He argued that unscripted, even adversarial exchanges with reporters and the public are essential to judging a candidate, and that if Sarah Palin continues to avoid them, "she'll never be president."I think whether US voters will countenance Palin's carefully scripted shtick is debatable. Less debatable is the fact that Governor Christie apparently doesn't want Sarah Palin to be president and wants the maximum entertainment possible watching her implode.
..."I think people need to be judged by the way they conduct themselves in the public arena, in a way that is as minimally staged as possible," he said. "That's where you really get to know people."
When it was noted that Ms. Palin has preferred communicating with the public in ways she can control, Mr. Christie said that "rightfully has been criticized."
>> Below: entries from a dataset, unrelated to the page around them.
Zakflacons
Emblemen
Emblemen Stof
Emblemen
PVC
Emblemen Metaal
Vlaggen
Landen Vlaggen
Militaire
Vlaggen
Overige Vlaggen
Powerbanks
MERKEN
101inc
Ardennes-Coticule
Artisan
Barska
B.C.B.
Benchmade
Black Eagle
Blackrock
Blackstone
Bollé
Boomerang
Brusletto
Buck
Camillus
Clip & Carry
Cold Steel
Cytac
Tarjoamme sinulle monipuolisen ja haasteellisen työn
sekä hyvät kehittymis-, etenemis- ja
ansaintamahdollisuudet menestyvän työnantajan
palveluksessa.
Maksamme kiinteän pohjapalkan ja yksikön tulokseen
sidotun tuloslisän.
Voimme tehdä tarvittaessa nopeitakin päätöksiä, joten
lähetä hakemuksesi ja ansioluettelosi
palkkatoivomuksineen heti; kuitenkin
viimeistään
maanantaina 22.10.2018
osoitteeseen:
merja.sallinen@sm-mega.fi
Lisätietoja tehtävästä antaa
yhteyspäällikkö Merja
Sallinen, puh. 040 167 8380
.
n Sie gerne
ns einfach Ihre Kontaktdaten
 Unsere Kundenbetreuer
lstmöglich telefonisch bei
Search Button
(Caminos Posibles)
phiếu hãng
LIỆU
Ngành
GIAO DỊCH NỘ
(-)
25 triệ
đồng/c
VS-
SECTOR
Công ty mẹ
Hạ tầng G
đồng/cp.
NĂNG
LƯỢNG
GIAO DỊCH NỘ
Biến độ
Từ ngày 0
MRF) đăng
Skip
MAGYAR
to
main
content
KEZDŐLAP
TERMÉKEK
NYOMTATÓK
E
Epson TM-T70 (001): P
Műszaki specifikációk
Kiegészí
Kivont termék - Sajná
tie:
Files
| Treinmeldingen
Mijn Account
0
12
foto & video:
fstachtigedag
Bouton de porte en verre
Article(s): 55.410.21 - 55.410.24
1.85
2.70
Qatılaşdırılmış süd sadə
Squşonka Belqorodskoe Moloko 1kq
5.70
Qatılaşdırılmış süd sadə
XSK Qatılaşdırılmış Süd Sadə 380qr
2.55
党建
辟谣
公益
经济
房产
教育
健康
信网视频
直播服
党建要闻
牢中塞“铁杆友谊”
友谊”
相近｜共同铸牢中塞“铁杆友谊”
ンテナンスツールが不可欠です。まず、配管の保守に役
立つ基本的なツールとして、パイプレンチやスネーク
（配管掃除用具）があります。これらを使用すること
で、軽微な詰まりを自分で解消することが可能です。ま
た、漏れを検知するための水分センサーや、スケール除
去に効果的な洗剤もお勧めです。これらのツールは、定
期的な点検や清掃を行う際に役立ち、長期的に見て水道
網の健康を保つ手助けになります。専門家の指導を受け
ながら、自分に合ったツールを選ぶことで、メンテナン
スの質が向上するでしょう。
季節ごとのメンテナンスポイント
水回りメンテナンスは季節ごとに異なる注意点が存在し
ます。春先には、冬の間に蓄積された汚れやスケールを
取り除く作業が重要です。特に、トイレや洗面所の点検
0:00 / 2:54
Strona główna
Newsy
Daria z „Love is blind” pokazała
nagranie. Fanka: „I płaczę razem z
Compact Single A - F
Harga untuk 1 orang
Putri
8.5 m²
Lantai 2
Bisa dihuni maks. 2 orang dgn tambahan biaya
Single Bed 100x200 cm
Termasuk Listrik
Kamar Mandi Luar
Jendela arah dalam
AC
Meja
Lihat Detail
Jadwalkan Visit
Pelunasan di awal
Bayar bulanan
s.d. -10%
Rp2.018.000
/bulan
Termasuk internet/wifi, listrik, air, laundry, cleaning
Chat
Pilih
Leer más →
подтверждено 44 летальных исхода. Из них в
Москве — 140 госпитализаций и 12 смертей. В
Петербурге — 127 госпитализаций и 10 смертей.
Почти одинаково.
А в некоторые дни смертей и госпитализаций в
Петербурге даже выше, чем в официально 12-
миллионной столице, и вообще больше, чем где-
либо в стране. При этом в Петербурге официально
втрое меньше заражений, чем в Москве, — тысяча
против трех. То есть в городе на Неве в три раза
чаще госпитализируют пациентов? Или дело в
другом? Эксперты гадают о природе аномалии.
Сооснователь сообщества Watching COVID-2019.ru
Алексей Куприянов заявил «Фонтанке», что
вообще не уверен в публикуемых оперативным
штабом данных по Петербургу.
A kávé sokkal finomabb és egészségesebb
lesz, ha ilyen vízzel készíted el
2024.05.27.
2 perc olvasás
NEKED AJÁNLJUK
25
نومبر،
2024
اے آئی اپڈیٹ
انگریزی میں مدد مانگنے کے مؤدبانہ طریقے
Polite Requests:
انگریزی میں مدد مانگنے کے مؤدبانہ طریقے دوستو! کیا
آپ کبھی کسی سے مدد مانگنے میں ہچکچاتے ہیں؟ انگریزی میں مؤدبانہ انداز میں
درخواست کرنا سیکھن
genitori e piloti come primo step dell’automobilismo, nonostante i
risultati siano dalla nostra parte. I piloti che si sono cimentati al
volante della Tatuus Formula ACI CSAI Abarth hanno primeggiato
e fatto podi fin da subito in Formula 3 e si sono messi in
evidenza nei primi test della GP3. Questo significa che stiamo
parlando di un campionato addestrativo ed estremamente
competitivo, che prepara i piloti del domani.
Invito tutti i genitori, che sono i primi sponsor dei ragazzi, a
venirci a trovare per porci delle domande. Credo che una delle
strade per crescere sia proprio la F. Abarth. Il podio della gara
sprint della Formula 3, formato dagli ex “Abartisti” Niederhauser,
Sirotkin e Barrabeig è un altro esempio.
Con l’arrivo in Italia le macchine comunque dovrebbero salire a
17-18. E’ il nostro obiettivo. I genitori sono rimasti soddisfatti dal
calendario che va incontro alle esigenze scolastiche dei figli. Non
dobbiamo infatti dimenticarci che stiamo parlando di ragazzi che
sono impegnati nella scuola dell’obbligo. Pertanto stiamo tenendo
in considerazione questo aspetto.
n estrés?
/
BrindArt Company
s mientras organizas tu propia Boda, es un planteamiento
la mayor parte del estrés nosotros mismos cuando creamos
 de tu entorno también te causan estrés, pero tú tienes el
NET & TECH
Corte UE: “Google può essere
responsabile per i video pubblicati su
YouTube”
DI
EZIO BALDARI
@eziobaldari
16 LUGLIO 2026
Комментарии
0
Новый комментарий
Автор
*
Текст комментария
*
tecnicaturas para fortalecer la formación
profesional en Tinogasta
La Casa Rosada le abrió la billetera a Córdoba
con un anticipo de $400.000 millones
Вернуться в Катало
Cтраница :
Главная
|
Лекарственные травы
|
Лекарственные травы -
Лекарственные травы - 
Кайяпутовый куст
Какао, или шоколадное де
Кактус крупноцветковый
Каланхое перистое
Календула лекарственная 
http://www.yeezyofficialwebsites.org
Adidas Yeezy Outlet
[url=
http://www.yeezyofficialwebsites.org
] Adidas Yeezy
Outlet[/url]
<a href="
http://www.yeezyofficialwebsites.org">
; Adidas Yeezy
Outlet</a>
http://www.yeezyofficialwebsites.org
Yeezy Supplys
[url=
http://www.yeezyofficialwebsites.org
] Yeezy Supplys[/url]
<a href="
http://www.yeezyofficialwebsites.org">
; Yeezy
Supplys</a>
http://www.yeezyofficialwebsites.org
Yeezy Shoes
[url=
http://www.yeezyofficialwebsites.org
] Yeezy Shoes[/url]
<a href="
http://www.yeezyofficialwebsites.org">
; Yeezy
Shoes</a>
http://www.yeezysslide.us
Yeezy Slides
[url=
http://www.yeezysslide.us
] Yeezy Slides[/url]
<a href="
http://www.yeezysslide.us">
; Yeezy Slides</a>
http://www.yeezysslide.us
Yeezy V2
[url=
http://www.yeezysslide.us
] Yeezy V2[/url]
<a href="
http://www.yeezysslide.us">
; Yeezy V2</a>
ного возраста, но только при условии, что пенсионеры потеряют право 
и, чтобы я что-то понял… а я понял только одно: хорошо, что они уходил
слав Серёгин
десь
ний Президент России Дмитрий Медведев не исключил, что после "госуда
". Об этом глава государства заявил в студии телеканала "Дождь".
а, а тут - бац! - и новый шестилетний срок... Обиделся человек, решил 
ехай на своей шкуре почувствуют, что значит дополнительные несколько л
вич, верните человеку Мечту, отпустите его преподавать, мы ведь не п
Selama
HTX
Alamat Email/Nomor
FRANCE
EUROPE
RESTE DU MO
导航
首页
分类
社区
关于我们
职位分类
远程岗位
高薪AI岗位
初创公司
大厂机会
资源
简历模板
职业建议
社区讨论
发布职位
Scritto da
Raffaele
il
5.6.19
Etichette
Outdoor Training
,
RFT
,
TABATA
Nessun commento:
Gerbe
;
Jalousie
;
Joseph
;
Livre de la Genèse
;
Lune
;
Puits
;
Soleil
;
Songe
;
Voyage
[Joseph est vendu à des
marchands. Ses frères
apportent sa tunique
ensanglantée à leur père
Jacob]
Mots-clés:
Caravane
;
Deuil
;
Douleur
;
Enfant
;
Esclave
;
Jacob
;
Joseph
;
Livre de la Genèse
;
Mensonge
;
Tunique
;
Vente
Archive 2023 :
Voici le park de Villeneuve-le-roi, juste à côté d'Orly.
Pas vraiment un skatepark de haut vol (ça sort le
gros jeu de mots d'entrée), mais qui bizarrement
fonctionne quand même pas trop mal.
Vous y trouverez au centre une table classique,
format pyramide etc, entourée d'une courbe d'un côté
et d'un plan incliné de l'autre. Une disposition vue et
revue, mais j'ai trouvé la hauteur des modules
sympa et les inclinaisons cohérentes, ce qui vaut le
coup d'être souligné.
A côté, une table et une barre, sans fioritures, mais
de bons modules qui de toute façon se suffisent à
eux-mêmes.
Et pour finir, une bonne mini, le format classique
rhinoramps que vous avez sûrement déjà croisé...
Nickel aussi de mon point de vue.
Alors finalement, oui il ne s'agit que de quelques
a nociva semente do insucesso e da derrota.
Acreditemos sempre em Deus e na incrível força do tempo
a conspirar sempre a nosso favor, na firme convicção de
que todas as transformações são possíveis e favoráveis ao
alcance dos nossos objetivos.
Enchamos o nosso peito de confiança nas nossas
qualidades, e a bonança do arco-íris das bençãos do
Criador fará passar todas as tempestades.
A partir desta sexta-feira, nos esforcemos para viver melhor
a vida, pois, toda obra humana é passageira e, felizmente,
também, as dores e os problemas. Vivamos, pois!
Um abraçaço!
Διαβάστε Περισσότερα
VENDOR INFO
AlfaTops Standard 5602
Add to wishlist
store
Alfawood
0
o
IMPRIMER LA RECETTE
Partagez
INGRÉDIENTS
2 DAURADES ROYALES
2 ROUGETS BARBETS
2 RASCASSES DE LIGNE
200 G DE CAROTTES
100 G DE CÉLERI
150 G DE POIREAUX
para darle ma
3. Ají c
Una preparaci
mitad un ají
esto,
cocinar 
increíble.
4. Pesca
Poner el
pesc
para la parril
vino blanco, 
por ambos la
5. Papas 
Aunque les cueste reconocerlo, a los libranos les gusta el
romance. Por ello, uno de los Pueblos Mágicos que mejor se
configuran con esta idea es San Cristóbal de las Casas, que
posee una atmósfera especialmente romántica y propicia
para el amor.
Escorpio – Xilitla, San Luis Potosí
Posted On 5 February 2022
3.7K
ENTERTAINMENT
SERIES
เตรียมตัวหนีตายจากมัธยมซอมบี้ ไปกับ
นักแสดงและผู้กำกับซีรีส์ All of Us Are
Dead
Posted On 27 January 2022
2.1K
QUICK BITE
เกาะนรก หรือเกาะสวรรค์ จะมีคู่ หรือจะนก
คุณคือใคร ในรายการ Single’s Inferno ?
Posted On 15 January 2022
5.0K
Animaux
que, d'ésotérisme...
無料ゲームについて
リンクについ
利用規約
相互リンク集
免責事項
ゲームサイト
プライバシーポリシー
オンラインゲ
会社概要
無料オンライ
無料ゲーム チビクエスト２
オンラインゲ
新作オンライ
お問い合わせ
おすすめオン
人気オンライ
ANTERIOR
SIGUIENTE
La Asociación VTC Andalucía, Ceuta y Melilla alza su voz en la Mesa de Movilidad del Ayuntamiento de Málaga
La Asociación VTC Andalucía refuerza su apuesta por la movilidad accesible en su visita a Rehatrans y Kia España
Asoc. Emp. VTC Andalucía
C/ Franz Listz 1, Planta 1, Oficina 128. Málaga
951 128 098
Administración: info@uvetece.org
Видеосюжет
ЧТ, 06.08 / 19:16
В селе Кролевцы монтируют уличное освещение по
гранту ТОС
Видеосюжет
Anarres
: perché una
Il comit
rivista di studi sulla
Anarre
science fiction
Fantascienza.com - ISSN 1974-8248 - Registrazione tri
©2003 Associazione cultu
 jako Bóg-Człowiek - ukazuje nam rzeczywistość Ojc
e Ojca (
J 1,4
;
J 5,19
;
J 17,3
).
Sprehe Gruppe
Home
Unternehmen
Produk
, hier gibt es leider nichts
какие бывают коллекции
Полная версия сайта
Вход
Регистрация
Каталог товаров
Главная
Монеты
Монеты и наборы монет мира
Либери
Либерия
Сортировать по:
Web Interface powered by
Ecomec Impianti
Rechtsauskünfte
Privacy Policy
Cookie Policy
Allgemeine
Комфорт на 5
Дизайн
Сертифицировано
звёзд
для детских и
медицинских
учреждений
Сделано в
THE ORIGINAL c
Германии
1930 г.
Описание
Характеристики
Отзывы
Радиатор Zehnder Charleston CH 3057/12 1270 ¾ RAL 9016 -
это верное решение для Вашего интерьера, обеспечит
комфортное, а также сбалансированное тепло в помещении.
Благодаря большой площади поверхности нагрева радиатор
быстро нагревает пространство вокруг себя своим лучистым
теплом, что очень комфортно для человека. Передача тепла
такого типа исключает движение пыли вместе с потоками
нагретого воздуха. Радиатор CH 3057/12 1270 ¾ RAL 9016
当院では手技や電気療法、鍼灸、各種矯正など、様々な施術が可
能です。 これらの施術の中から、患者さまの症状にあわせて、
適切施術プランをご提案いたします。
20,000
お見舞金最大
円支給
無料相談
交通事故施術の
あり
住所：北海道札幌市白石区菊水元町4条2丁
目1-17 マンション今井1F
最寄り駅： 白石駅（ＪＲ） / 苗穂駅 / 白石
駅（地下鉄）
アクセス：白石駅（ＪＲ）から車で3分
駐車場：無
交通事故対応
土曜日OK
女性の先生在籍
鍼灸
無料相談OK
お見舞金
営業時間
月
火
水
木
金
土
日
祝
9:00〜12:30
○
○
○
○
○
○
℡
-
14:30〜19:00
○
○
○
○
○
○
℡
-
..."You have to look at it and see, what are they like when they're tested, what are they like when they're not scripted, what are they like when they're pushed," he said. "And I would contend to you that if Governor Palin never does any of those things, she'll never be president, because people in America won't countenance that. They just won't."
Because sister's a trainwreck even when she's scripted. And carefully edited.
In all seriousness, this is a terrible idea not because it might be unpropitious for Palin, but because so much of what emanates from the Palin camp contributes to a culture that is dangerous for less privileged and less protected people.
And that's when it's being (allegedly) conscientiously considered.